The lower pictures have something to do with neuron movement. I’m not perfectly clear on the meaning but I believe that since he is over active Beta his are fewer but mine are moving so fast because they are related to Theta. If I knew more about neurology I’d understand better, mostly it’s just fun to see the differences between the two types and how they show up.
I suppose the biggest thing I learned through this is why I am doing so much better in school now (online classes) vs when I was in a physical classroom. With online home schooling I can get up and wander, get distracted and refocus myself … without missing out on information or losing points. Even with the final exams, which are timed three hour multiple choice tests, I can wander out and come back (so long as I monitor the clock to ensure I have enough time left to finish). I have found that I do my best schooling when the Kiddo is home because I have that one extra thing to pay attention too. It really does explain a lot!

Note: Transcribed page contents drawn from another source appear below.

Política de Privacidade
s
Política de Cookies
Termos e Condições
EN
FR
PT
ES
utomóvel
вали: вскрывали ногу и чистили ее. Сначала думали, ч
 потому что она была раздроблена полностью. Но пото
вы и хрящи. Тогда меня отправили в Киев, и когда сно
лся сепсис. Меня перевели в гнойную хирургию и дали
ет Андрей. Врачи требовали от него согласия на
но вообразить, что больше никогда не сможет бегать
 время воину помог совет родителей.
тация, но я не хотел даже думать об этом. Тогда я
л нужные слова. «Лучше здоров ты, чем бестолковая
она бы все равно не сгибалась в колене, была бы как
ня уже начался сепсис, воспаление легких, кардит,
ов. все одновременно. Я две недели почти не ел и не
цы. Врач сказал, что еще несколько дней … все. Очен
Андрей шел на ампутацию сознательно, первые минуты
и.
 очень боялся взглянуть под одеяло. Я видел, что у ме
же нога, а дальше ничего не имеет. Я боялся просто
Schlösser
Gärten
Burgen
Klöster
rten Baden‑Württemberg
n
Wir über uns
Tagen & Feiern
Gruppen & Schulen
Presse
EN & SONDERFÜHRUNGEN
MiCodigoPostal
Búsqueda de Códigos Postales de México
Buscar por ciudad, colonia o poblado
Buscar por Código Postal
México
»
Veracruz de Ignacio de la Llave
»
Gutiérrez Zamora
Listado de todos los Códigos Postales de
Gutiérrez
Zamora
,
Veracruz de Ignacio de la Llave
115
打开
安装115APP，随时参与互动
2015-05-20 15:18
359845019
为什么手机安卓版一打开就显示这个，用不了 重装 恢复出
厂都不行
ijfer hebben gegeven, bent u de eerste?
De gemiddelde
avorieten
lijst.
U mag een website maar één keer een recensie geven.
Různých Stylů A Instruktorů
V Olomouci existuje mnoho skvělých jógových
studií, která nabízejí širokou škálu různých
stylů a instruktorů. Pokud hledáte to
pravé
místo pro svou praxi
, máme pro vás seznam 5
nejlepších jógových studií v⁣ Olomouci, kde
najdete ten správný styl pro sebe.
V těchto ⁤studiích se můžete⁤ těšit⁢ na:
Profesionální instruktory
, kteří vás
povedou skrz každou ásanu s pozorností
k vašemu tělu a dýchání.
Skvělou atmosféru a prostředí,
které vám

The doc DID prescribe medication for me to try if I wanted. It IS a stimulant and it could cause me to have mood swings, excessive fatigue, and lack of appetite. I did fill the script but I haven’t decided yet if I want to take them. The key thought is that using medication to control the ADHD for one month doesn’t mean I would have to continue to use it after that point. Mostly I filled the script because I think it would be interesting to see how it feels to have normal focus; knowing what I “can do” could drive me to try to do better without medication.
At the very least through all of this I was able to have an interesting experience. Think about it how many parents can say they’ve seen how their child's brain functions and been able to compare it to their own? It’s just one more tool for me to use to help my child learn and grow. Very cool!